A outra grande vantagem é que, se fizer aquilo que me dá prazer, que floresce em mim como vontade, os meus objetivos são menores: não pretendo o "melhor" mas apenas realizar aquele (conjunto de) desejo(s). Claro que se em vez de um cérebro de um litro e meio tivesse um computador quântico do tamanho da lua, talvez pudesse abordar a realidade de outra maneira. Mas com os nossos cérebros, não muito diferentes do dos outros símios e mamíferos, não se deve esperar muito da nossa capacidade de pensar. (A não ser nos domínios específicos em que milhões de horas de reflexão foram desenhando estratégias que de facto funcionam.)
É melhor fazermos portanto como os nossos amigos na natureza semelhantes a nós: usarmos o coração, a intuição, vermos a vida como uma aventura, inspirarmo-nos uns nos outros, deixarmos a emoção fluir e, sobretudo, não estarmos à espera de alcançar o "melhor" resultado (até porque, na maior parte dos casos, isso é controverso), mas apenas de "florescer". As coisas podem correr melhor ou pior, mas é relativamente mais fácil garantir que conseguimos florescer, experimentar, estar cientes do que se passa, aprender, em resumo, ter aventuras enriquecedoras...

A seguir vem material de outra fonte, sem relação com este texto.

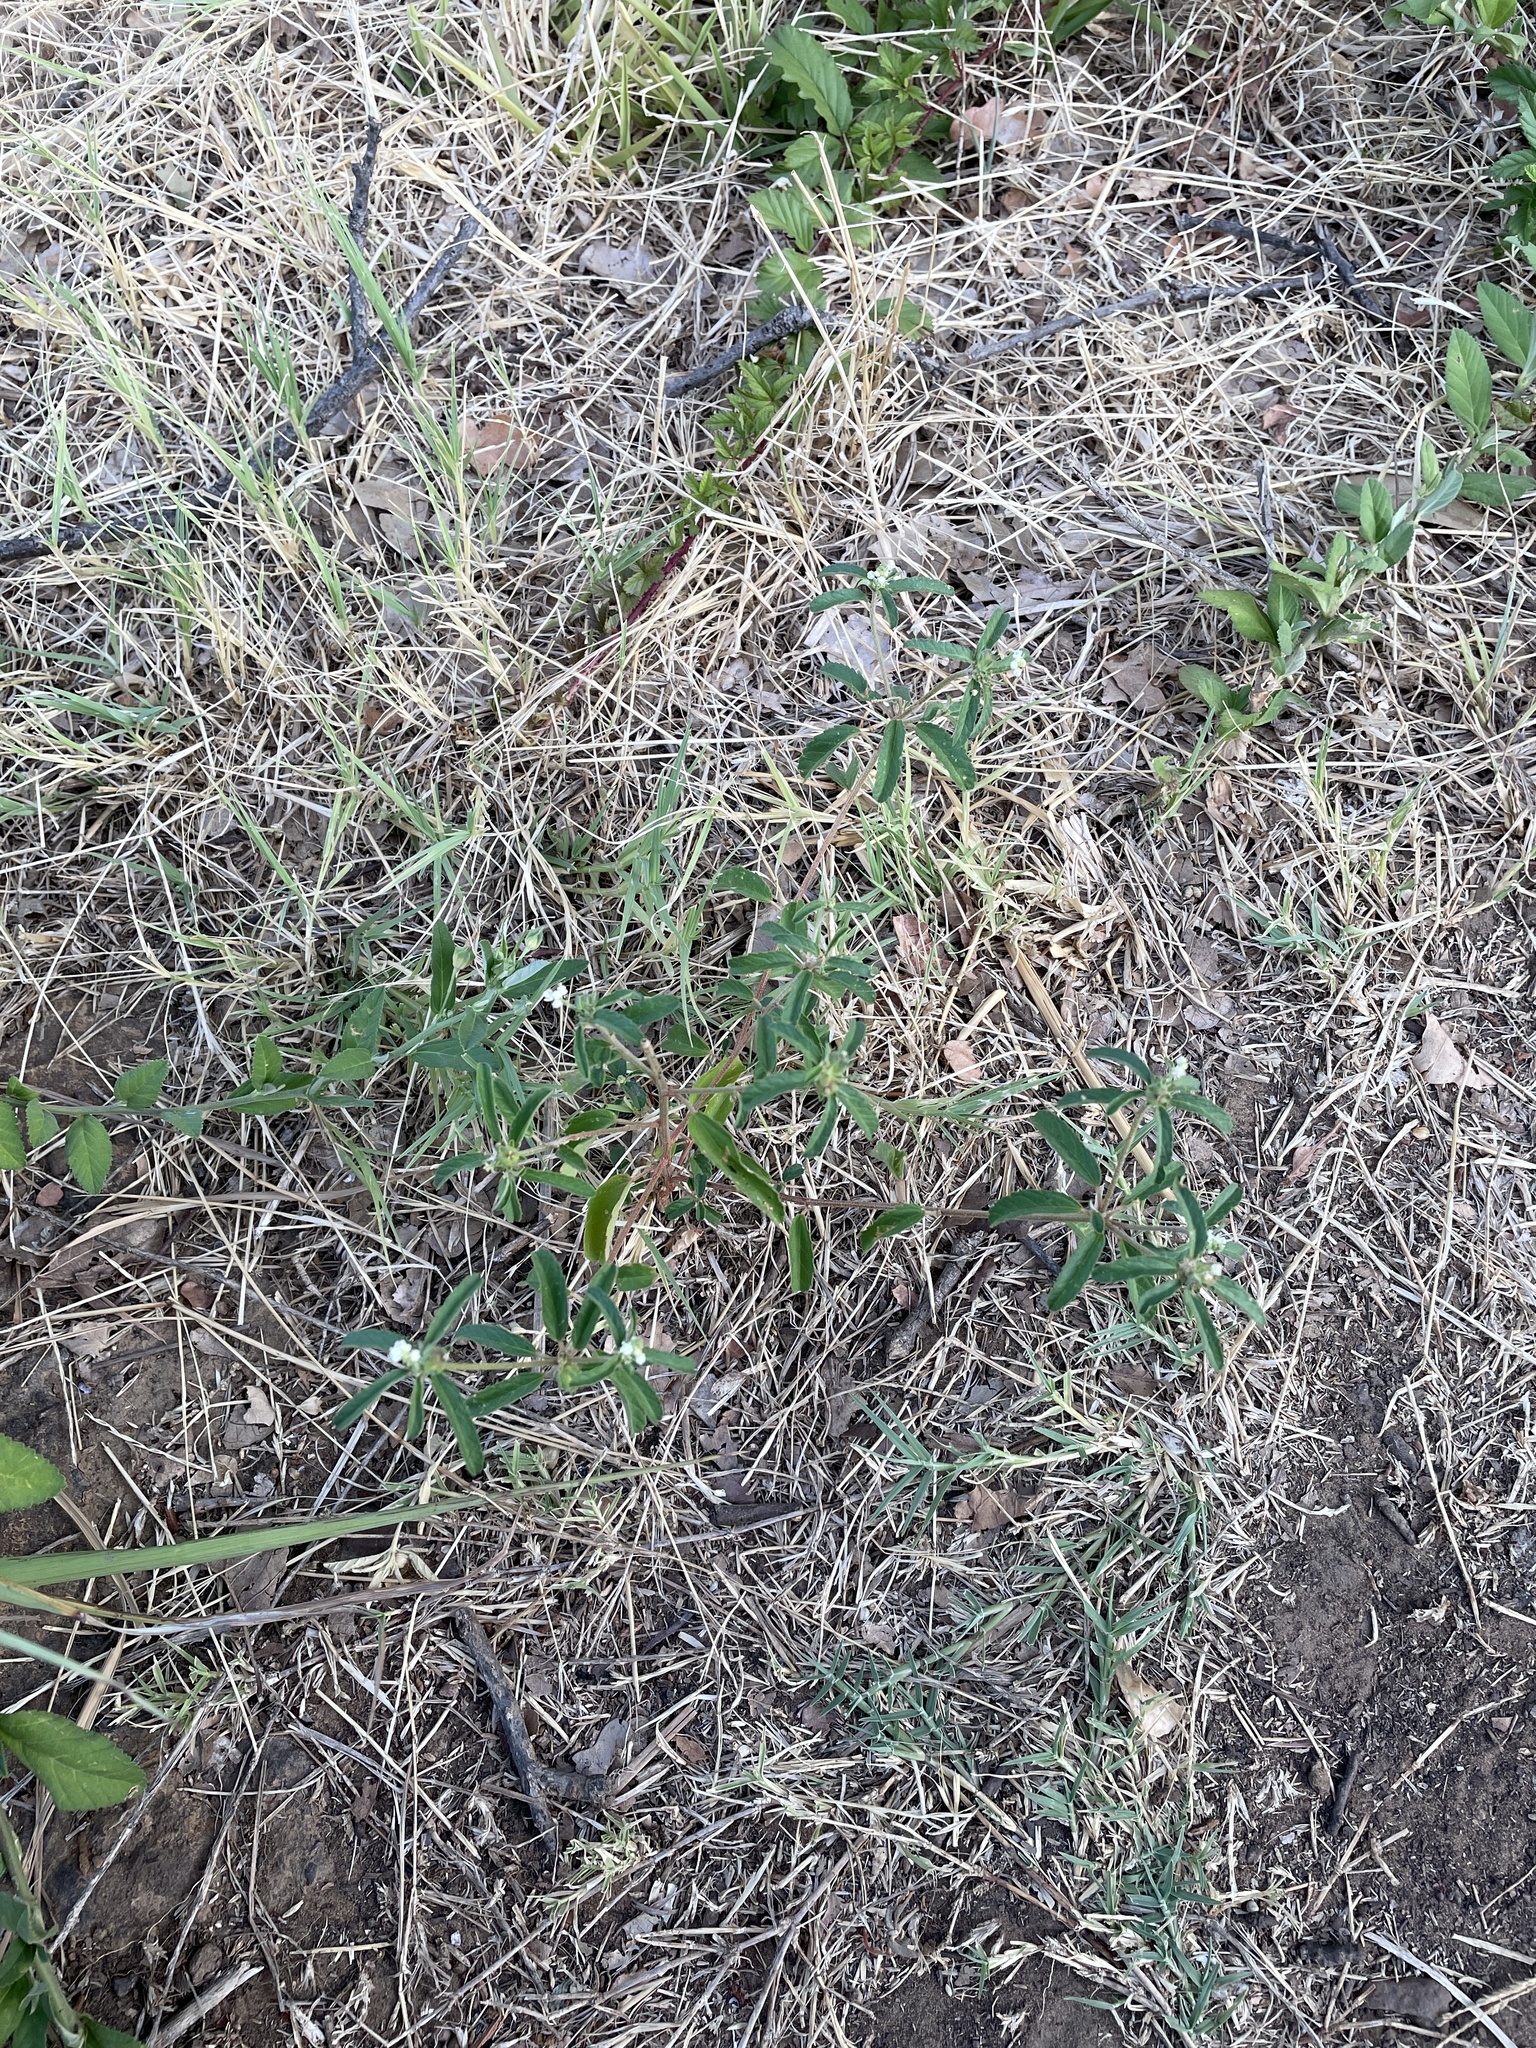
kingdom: Plantae
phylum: Tracheophyta
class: Magnoliopsida
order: Malpighiales
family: Euphorbiaceae
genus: Croton
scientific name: Croton glandulosus
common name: Tropic croton
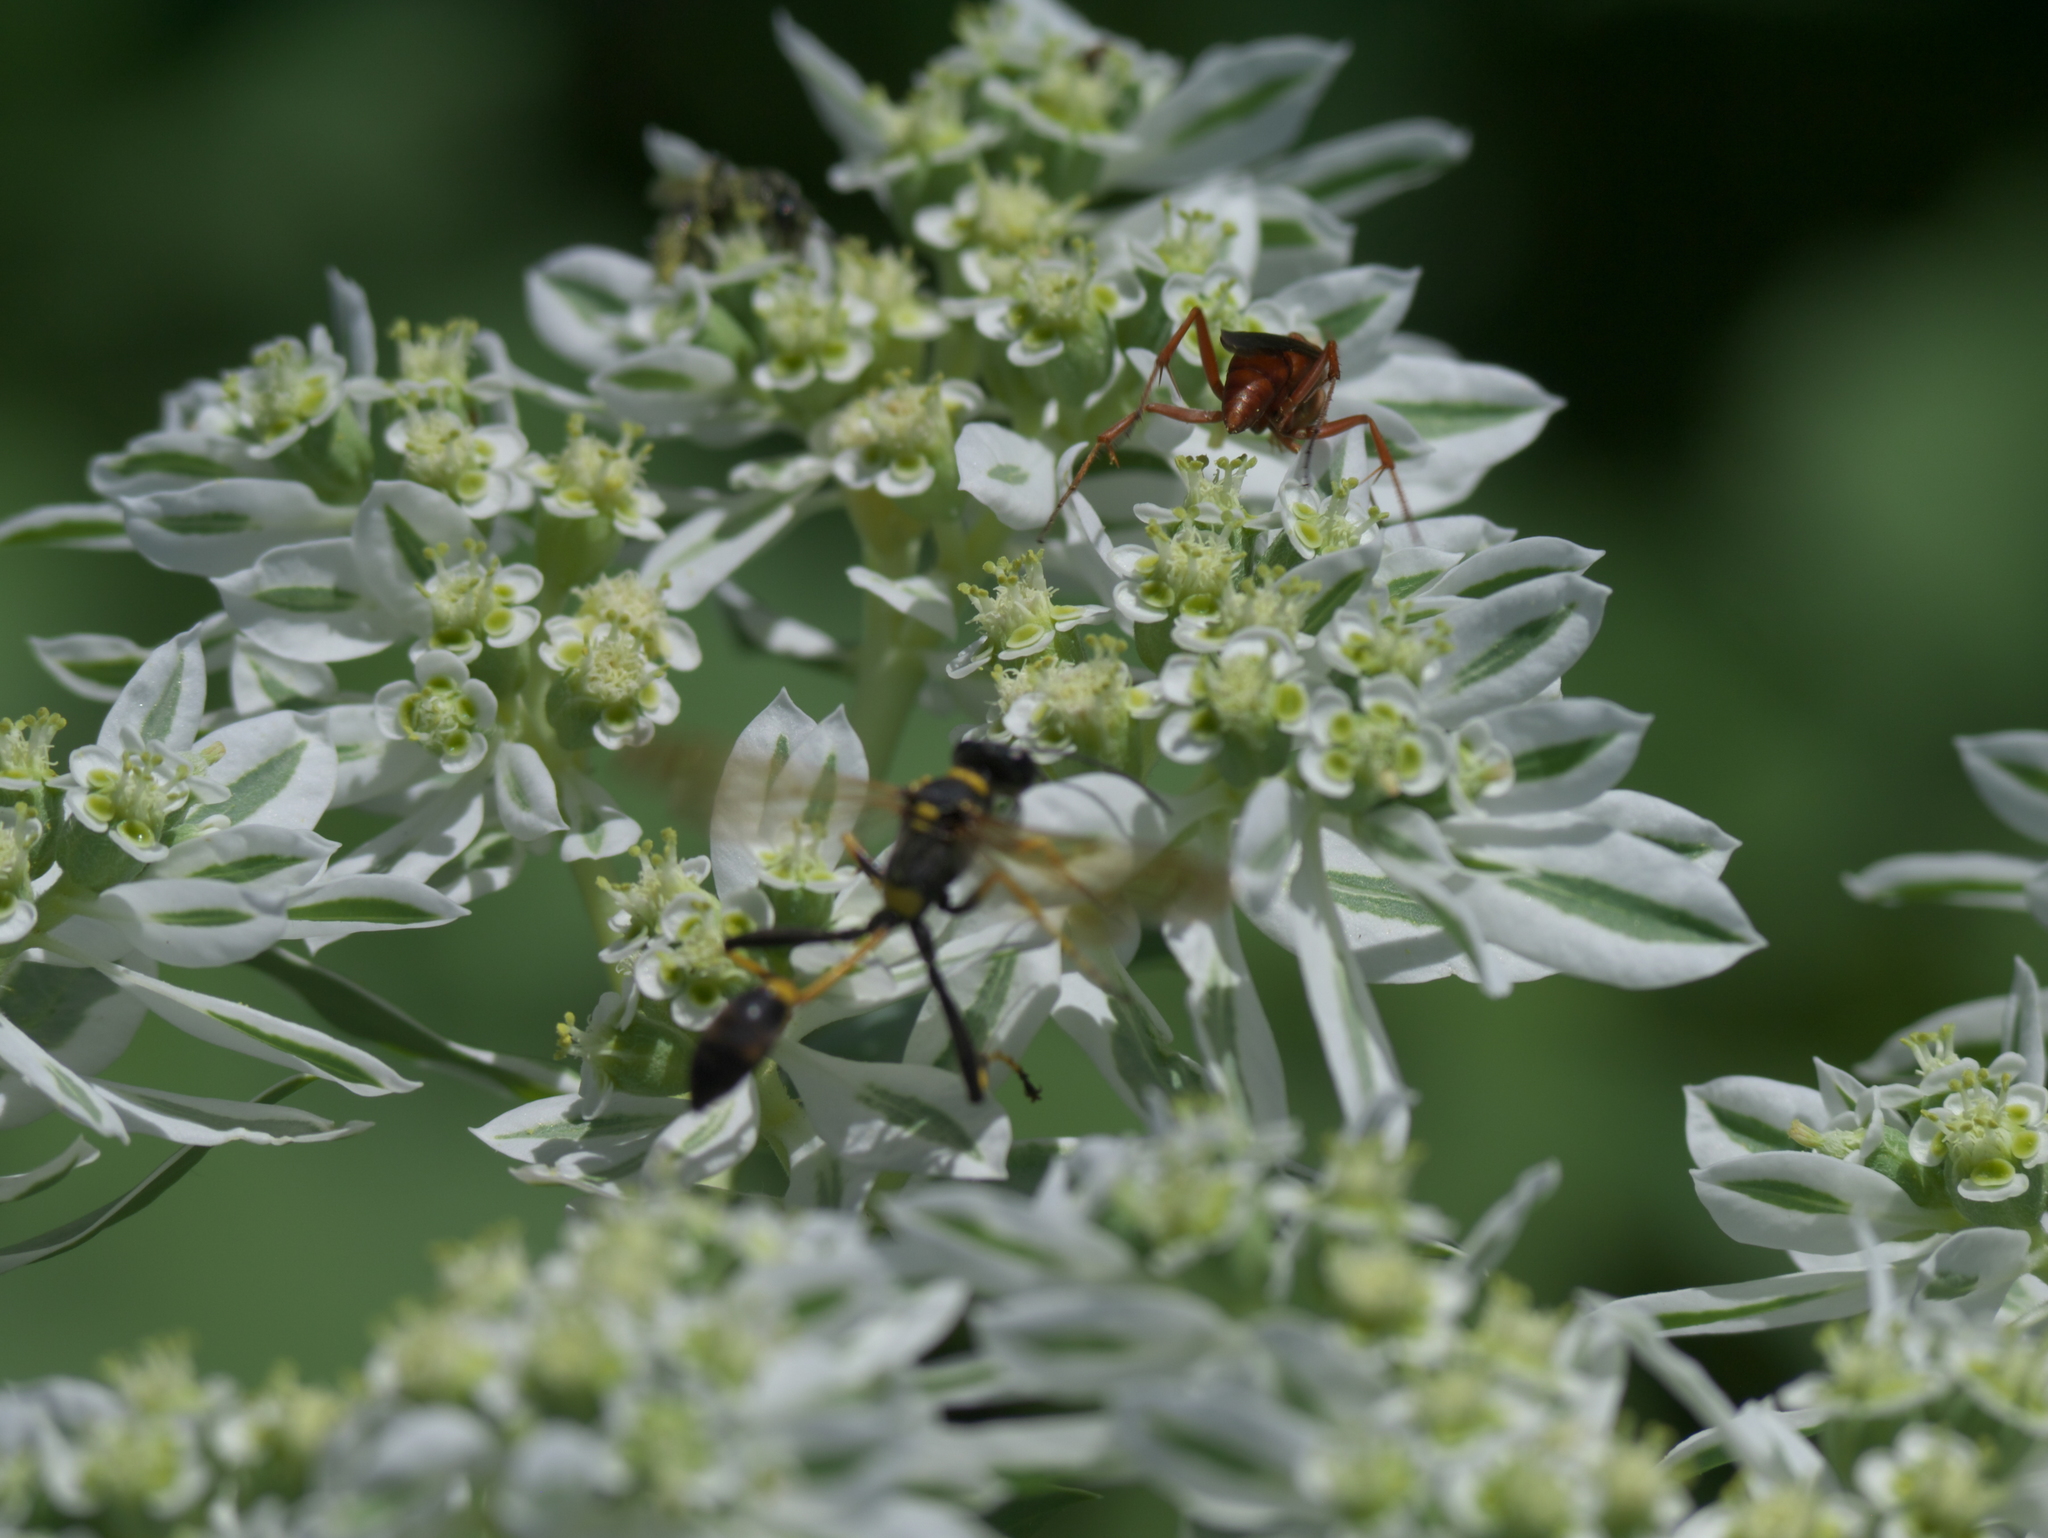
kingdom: Animalia
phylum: Arthropoda
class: Insecta
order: Hymenoptera
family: Sphecidae
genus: Sceliphron
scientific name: Sceliphron caementarium
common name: Mud dauber
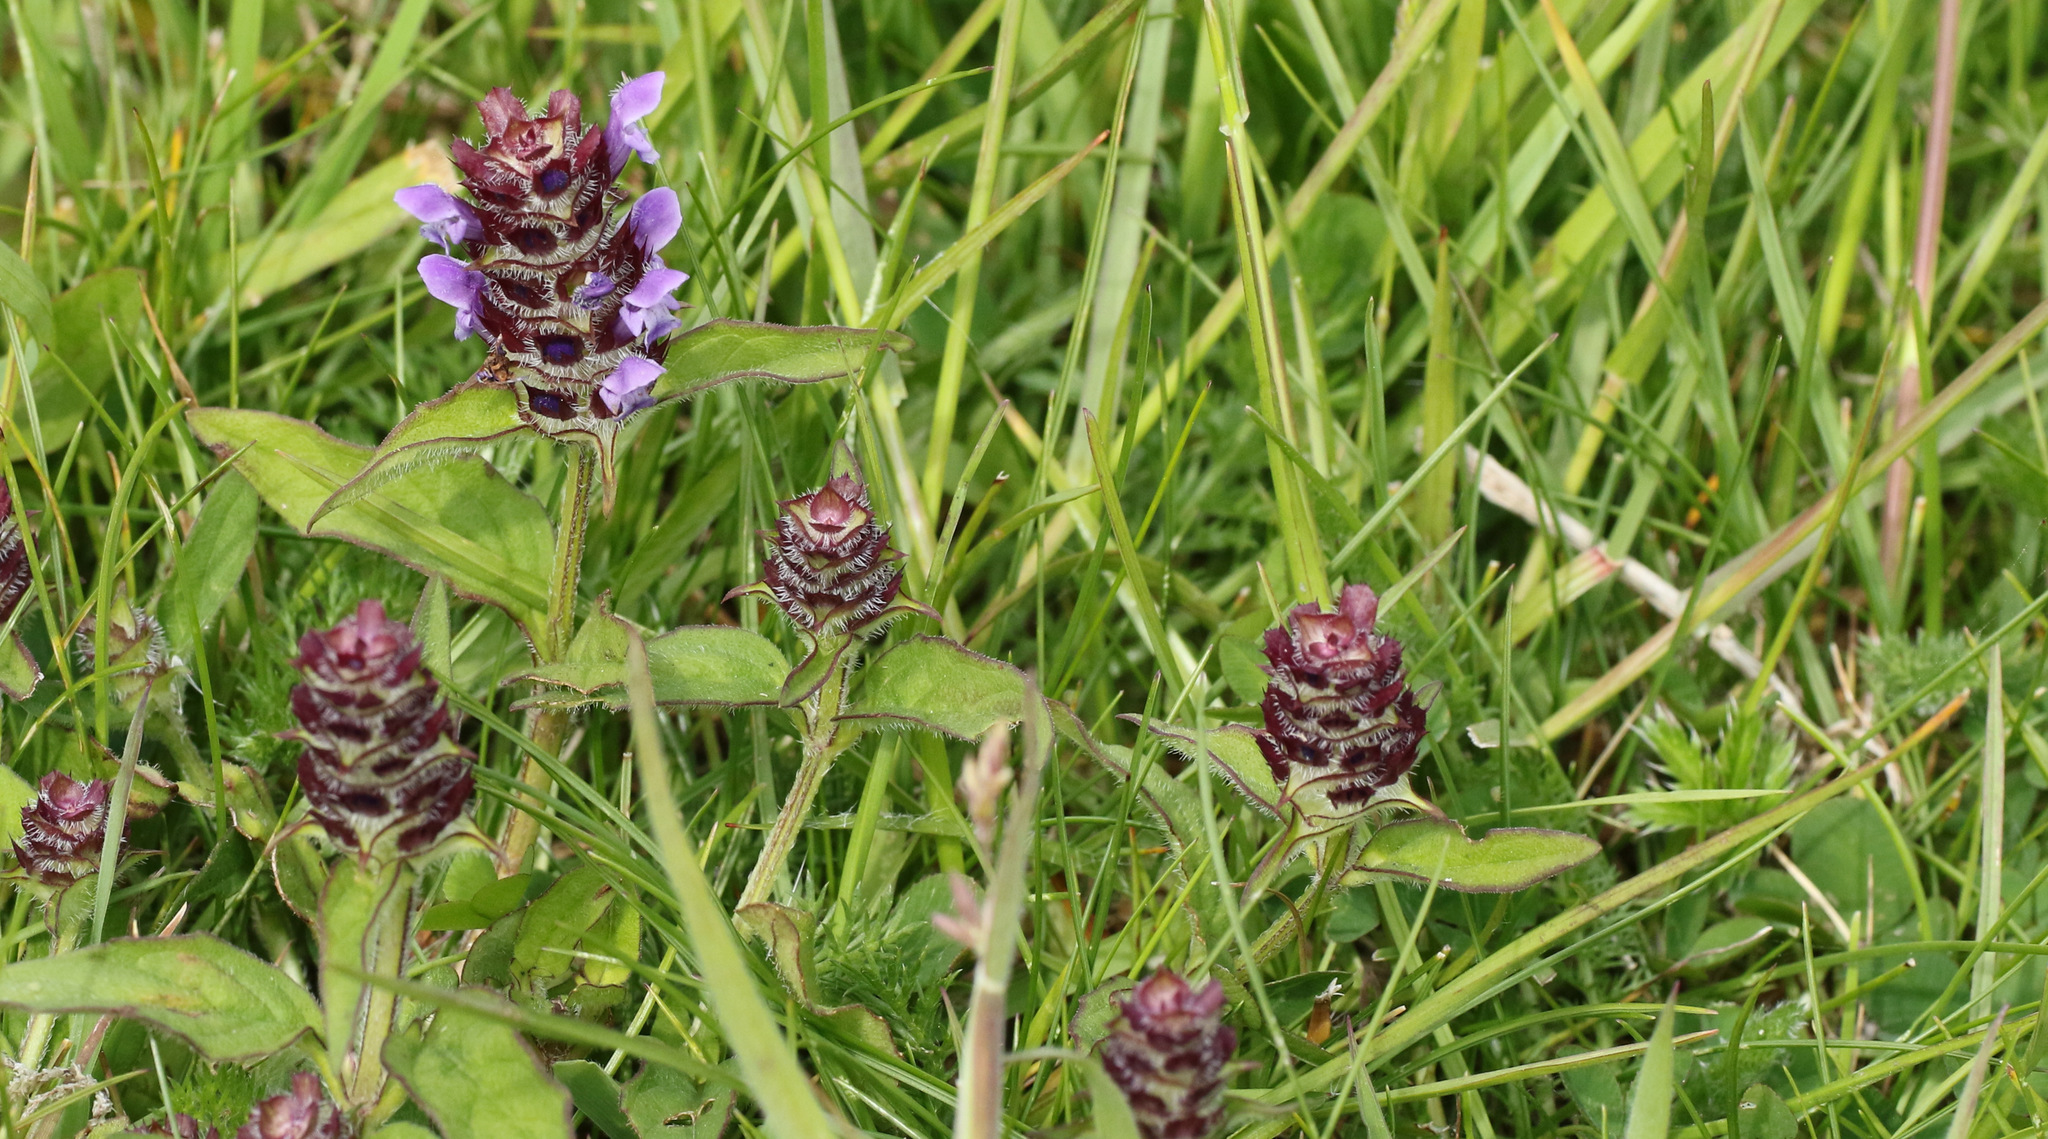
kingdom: Plantae
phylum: Tracheophyta
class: Magnoliopsida
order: Lamiales
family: Lamiaceae
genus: Prunella
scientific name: Prunella vulgaris
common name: Heal-all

Porque, do ponto de vista do pensamento, a realidade é um caos, uma confusão, não se percebe nada, nem do que se passa (a uma escala fina), e, por vezes, nem sequer do que queremos que se passe.
Claro que há um aspeto em que o pensamento continua sempre a ser essencial: na visão global do que se passa. Não devemos esconder a nós próprios, por exemplo, que está um dia ventoso (isso irá ter repercussões na ida à praia). As principais características devem estar presentes na nossa mente. Mas só as "global features", as mais gerais. Porque, à medida que começamos a descer no pormenor, vamos necessariamente esquecer umas e dar demasiado peso a outras. Só podemos descrever enquanto a descrição for equilibrada. A partir de um certo ponto começamos a enfatizar cada vez mais pormenores que acabam por ser supérfluos ou nem sequer se aplicar na globalidade do contexto. Ou seja, no que toca à mente: Keep it simple, keep it real!